[Dataset entries]
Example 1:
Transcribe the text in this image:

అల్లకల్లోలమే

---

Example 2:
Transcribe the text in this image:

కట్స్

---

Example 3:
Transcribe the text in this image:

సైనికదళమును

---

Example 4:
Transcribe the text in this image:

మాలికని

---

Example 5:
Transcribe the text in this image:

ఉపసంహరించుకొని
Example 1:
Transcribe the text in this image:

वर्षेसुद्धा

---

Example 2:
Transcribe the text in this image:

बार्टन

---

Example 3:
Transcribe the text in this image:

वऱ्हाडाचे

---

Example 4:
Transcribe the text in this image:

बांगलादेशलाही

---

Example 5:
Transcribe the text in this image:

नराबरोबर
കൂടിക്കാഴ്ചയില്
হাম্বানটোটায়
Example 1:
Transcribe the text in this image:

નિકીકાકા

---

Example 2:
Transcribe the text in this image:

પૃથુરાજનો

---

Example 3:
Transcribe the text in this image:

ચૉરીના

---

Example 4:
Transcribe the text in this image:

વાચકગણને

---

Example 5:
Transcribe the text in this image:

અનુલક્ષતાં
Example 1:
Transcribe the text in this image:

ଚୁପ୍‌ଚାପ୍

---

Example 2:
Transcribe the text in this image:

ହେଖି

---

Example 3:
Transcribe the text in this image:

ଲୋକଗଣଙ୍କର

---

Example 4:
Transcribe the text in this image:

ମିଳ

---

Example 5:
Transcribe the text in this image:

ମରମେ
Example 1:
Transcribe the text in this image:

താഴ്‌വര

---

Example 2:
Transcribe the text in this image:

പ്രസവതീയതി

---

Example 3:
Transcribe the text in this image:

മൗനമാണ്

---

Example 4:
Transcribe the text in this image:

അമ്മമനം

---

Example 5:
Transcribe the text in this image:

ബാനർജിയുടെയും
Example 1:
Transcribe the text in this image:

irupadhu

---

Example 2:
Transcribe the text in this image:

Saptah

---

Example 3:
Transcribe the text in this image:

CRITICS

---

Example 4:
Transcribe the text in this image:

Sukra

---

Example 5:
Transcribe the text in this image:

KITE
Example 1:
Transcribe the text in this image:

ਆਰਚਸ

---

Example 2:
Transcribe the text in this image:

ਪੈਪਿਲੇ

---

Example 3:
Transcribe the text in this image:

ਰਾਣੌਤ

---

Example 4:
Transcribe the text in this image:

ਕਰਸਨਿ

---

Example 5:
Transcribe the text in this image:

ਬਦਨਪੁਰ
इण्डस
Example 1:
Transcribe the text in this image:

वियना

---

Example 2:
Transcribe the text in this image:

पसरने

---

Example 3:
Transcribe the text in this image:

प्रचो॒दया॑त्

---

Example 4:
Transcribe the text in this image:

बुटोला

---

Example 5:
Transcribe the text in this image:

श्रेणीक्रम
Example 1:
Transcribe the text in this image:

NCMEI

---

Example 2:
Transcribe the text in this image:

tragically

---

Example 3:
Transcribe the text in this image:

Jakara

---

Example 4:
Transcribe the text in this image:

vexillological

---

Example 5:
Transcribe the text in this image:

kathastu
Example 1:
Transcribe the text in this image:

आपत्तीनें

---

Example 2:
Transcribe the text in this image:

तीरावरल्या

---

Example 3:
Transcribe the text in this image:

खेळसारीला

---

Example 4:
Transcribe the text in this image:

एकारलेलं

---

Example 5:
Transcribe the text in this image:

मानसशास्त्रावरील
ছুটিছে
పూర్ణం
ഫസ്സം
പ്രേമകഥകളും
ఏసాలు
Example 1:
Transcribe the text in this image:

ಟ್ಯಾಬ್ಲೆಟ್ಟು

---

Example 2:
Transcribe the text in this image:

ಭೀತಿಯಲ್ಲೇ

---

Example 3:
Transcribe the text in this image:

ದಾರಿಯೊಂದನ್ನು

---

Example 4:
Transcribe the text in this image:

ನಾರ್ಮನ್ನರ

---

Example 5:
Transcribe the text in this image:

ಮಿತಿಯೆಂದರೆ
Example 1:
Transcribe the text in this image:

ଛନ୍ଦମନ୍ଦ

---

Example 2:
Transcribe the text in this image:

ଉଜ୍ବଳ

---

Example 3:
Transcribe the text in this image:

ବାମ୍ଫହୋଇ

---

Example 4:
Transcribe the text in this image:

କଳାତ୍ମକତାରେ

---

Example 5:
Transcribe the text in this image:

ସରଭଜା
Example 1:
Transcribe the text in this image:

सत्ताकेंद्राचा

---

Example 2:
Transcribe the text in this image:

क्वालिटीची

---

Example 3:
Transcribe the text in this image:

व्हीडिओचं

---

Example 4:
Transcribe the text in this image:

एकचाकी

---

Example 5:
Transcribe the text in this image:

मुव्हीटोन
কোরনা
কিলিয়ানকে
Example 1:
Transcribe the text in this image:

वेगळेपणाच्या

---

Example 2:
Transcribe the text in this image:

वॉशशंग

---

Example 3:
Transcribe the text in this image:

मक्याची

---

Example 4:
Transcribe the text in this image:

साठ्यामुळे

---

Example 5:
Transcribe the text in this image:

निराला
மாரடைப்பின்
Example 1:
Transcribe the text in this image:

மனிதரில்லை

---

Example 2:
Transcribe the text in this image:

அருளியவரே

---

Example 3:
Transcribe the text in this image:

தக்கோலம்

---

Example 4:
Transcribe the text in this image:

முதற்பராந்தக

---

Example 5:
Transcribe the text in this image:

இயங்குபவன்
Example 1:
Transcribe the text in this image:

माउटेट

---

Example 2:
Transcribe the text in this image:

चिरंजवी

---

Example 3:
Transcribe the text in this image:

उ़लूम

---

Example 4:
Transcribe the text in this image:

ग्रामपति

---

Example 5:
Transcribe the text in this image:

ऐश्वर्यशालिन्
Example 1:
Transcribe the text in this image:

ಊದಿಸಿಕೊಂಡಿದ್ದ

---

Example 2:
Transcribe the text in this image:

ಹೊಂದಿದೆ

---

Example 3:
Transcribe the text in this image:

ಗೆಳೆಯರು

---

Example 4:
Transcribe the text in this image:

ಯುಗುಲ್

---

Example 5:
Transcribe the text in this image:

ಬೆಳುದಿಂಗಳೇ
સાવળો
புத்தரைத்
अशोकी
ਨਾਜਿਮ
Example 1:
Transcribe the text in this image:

(PROBLEM):
All the data needs repeating. Return it exactly.

(EXERCISE ANSWER):
Example 1:
Transcribe the text in this image:

అల్లకల్లోలమే

---

Example 2:
Transcribe the text in this image:

కట్స్

---

Example 3:
Transcribe the text in this image:

సైనికదళమును

---

Example 4:
Transcribe the text in this image:

మాలికని

---

Example 5:
Transcribe the text in this image:

ఉపసంహరించుకొని
Example 1:
Transcribe the text in this image:

वर्षेसुद्धा

---

Example 2:
Transcribe the text in this image:

बार्टन

---

Example 3:
Transcribe the text in this image:

वऱ्हाडाचे

---

Example 4:
Transcribe the text in this image:

बांगलादेशलाही

---

Example 5:
Transcribe the text in this image:

नराबरोबर
കൂടിക്കാഴ്ചയില്
হাম্বানটোটায়
Example 1:
Transcribe the text in this image:

નિકીકાકા

---

Example 2:
Transcribe the text in this image:

પૃથુરાજનો

---

Example 3:
Transcribe the text in this image:

ચૉરીના

---

Example 4:
Transcribe the text in this image:

વાચકગણને

---

Example 5:
Transcribe the text in this image:

અનુલક્ષતાં
Example 1:
Transcribe the text in this image:

ଚୁପ୍‌ଚାପ୍

---

Example 2:
Transcribe the text in this image:

ହେଖି

---

Example 3:
Transcribe the text in this image:

ଲୋକଗଣଙ୍କର

---

Example 4:
Transcribe the text in this image:

ମିଳ

---

Example 5:
Transcribe the text in this image:

ମରମେ
Example 1:
Transcribe the text in this image:

താഴ്‌വര

---

Example 2:
Transcribe the text in this image:

പ്രസവതീയതി

---

Example 3:
Transcribe the text in this image:

മൗനമാണ്

---

Example 4:
Transcribe the text in this image:

അമ്മമനം

---

Example 5:
Transcribe the text in this image:

ബാനർജിയുടെയും
Example 1:
Transcribe the text in this image:

irupadhu

---

Example 2:
Transcribe the text in this image:

Saptah

---

Example 3:
Transcribe the text in this image:

CRITICS

---

Example 4:
Transcribe the text in this image:

Sukra

---

Example 5:
Transcribe the text in this image:

KITE
Example 1:
Transcribe the text in this image:

ਆਰਚਸ

---

Example 2:
Transcribe the text in this image:

ਪੈਪਿਲੇ

---

Example 3:
Transcribe the text in this image:

ਰਾਣੌਤ

---

Example 4:
Transcribe the text in this image:

ਕਰਸਨਿ

---

Example 5:
Transcribe the text in this image:

ਬਦਨਪੁਰ
इण्डस
Example 1:
Transcribe the text in this image:

वियना

---

Example 2:
Transcribe the text in this image:

पसरने

---

Example 3:
Transcribe the text in this image:

प्रचो॒दया॑त्

---

Example 4:
Transcribe the text in this image:

बुटोला

---

Example 5:
Transcribe the text in this image:

श्रेणीक्रम
Example 1:
Transcribe the text in this image:

NCMEI

---

Example 2:
Transcribe the text in this image:

tragically

---

Example 3:
Transcribe the text in this image:

Jakara

---

Example 4:
Transcribe the text in this image:

vexillological

---

Example 5:
Transcribe the text in this image:

kathastu
Example 1:
Transcribe the text in this image:

आपत्तीनें

---

Example 2:
Transcribe the text in this image:

तीरावरल्या

---

Example 3:
Transcribe the text in this image:

खेळसारीला

---

Example 4:
Transcribe the text in this image:

एकारलेलं

---

Example 5:
Transcribe the text in this image:

मानसशास्त्रावरील
ছুটিছে
పూర్ణం
ഫസ്സം
പ്രേമകഥകളും
ఏసాలు
Example 1:
Transcribe the text in this image:

ಟ್ಯಾಬ್ಲೆಟ್ಟು

---

Example 2:
Transcribe the text in this image:

ಭೀತಿಯಲ್ಲೇ

---

Example 3:
Transcribe the text in this image:

ದಾರಿಯೊಂದನ್ನು

---

Example 4:
Transcribe the text in this image:

ನಾರ್ಮನ್ನರ

---

Example 5:
Transcribe the text in this image:

ಮಿತಿಯೆಂದರೆ
Example 1:
Transcribe the text in this image:

ଛନ୍ଦମନ୍ଦ

---

Example 2:
Transcribe the text in this image:

ଉଜ୍ବଳ

---

Example 3:
Transcribe the text in this image:

ବାମ୍ଫହୋଇ

---

Example 4:
Transcribe the text in this image:

କଳାତ୍ମକତାରେ

---

Example 5:
Transcribe the text in this image:

ସରଭଜା
Example 1:
Transcribe the text in this image:

सत्ताकेंद्राचा

---

Example 2:
Transcribe the text in this image:

क्वालिटीची

---

Example 3:
Transcribe the text in this image:

व्हीडिओचं

---

Example 4:
Transcribe the text in this image:

एकचाकी

---

Example 5:
Transcribe the text in this image:

मुव्हीटोन
কোরনা
কিলিয়ানকে
Example 1:
Transcribe the text in this image:

वेगळेपणाच्या

---

Example 2:
Transcribe the text in this image:

वॉशशंग

---

Example 3:
Transcribe the text in this image:

मक्याची

---

Example 4:
Transcribe the text in this image:

साठ्यामुळे

---

Example 5:
Transcribe the text in this image:

निराला
மாரடைப்பின்
Example 1:
Transcribe the text in this image:

மனிதரில்லை

---

Example 2:
Transcribe the text in this image:

அருளியவரே

---

Example 3:
Transcribe the text in this image:

தக்கோலம்

---

Example 4:
Transcribe the text in this image:

முதற்பராந்தக

---

Example 5:
Transcribe the text in this image:

இயங்குபவன்
Example 1:
Transcribe the text in this image:

माउटेट

---

Example 2:
Transcribe the text in this image:

चिरंजवी

---

Example 3:
Transcribe the text in this image:

उ़लूम

---

Example 4:
Transcribe the text in this image:

ग्रामपति

---

Example 5:
Transcribe the text in this image:

ऐश्वर्यशालिन्
Example 1:
Transcribe the text in this image:

ಊದಿಸಿಕೊಂಡಿದ್ದ

---

Example 2:
Transcribe the text in this image:

ಹೊಂದಿದೆ

---

Example 3:
Transcribe the text in this image:

ಗೆಳೆಯರು

---

Example 4:
Transcribe the text in this image:

ಯುಗುಲ್

---

Example 5:
Transcribe the text in this image:

ಬೆಳುದಿಂಗಳೇ
સાવળો
புத்தரைத்
अशोकी
ਨਾਜਿਮ
Example 1:
Transcribe the text in this image:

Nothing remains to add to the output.